Mavi Vatanın Bekçisi TCG Anadolu’yu bugün Sarayburnu’ndan Karadeniz’e uğurladım. Son 1 hafta-10 günde TCG Anadolu Uçak Gemimizi nereye uğurlayacağız biliyor musunuz? İzmir’e. Şöyle bir hafta-10 gün de İzmir’de kalmasında fayda var. Ne anlama geliyor, herhalde anladınız değil mi? Fazla teferruata da girmeyeyim. İnşallah oradan farklı mesajlar vereceğiz TCG Anadolu’yla. TCG Anadolu’ya maket gemi diyen bu 7’li masanın mensuplarına en güzel cevabı şu ana kadar bu gemimizi ziyaret eden 70-80 bin kişi verdi. Bu insanlar durup dururken oraya gelmedi, saatlerce kuyrukta beklediler. Neden? Bu muhteşem eseri görmek için. Yahu bu ülkede bir topluiğneyi yapamayan dönemlerden geliyoruz. Şimdi İHA’larımızı yapıyoruz, SİHA’larımızı yapıyoruz, Akıncı’mızı yapıyoruz, öbür tarafta Kızılelma’yı da yapıyoruz ve tabi bu bunları rahatsız edecek. Bu vatan hepimizin.
Şimdi bugün burayı bir tarih özdeşi haline getirdik, ne yapacağız? Arifiye’de bugün Altay Tankımızı Silahlı Kuvvetleri’mize teslim edeceğiz. Yaparsa… Yaparsa… Yaparsa… Allah’a hamdolsun sonunda onu da yaptık.
Bugüne kadar ülkemize kazandırdığımız demokrasi ve kalkınma altyapısı üzerinde Türkiye yüzyılını inşa etme sözüyle bir kez daha karşınızdayız.
Kardeşlerim,
Afete hazırlık yanında diğer alanlarda da ülkemizi ve milletimizi Türkiye yüzyılına hazırlayacak adımlar atıyoruz.

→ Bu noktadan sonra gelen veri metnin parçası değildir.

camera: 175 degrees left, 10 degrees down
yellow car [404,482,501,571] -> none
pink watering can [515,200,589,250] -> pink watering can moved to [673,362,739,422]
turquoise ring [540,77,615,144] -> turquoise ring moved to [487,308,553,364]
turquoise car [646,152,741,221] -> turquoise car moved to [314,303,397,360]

Sizlerle buluşmaya gelmeden önce, işte az önce söyledim; TCG Anadolu’yu uçak gemimizi Karadeniz’e uğurladık. Ama bir şey var, bu bize yeter mi? İnşallah 14 Mayıs’ta bu görevi bize vermeniz halinde ikinci adım ne biliyor musunuz? Bu uçağın iki kat büyüklüğündeki uçağın ön görüşmelerini belli ülkelerle yaptım ve onun iki büyüklüğündeki uçak gemisini de inşallah yapacağız ve böylece mavi denizlerde bizim uçak gemilerimiz çok farklı bulunacak. Aynı şekilde denizaltılarımız öyle bulunacak.

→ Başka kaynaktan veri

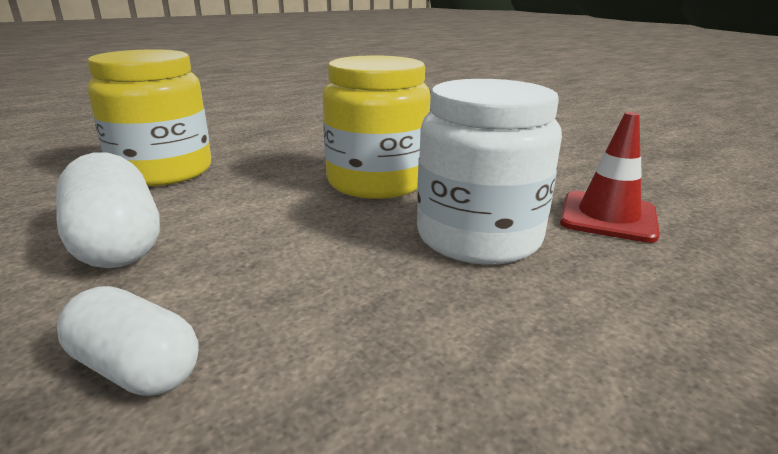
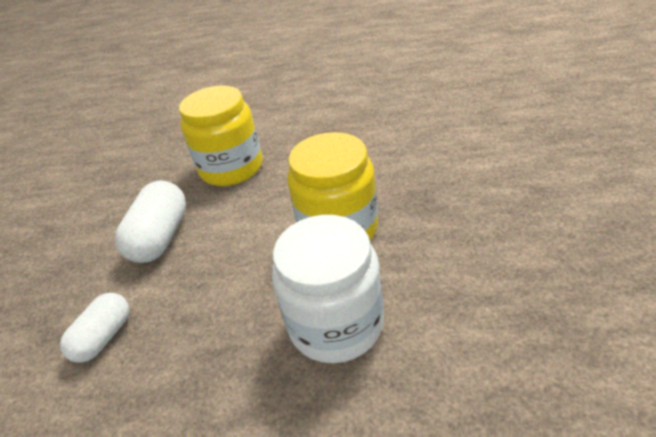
camera: 45 degrees right, 15 degrees up
white capsule [57,286,199,396] -> white capsule turned 45 degrees clockwise [60,293,129,363]
red traffic cone [560,112,660,243] -> none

Ve bugün buraya gelmeden önce bir de 23 Nisan vesilesiyle bizim her yıl çocuklarımızdan bir kabine toplarız ve çocuklarımızla kabinemizi topladık. Şimdi de Akyazı’dayız.
Sakarya, ülkemizin önde gelen sanayi, ticaret ve tarım şehirlerinden biri. Şehrimize bugüne kadar kazandırdığımız yatırım ne biliyor musunuz? 89 milyar liralık eser ve hizmeti bu anlayışla Sakarya’da hayata geçirdik. Bu buluşmamızda aynı zamanda Akyazı Spor Kompleksimizin resmi açılışını da yapıyoruz. Biraz sonra, az önce söyledim, Arifiye’ye gidiyoruz. Savunma Sanayimizin önemli bir projesinin yeni bir aşamaya geçişine şahitlik edeceğiz.
Geçtiğimiz haftalarda ülkemizin ilk yerli ve milli otomobili TOGG’un piyasaya çıkışının sevincini hep birlikte yaşadık. Aynı şekilde Türk savunma sanayinin sembol eserlerinden TCG Anadolu Gemisi’nin hizmete alınma gururunu milletimizle yaşadık. Bitti mi? Zonguldak Filyos’ta Karadeniz gazının devreye alınması törenini Sakarya adıyla gerçekleştirdik. Bu vesileyle 1 ay boyunca konutlardaki tüm doğal gaz tüketiminin, 1 yıl boyunca da mutfak ve su ısıtma amaçlı tüketimin ücretsiz olacağı müjdemizi bir kez daha milletimize hayırlı olmasını diliyorum. Yaparsa… -Yaparsa… Yaparsa… Hayırlı olsun.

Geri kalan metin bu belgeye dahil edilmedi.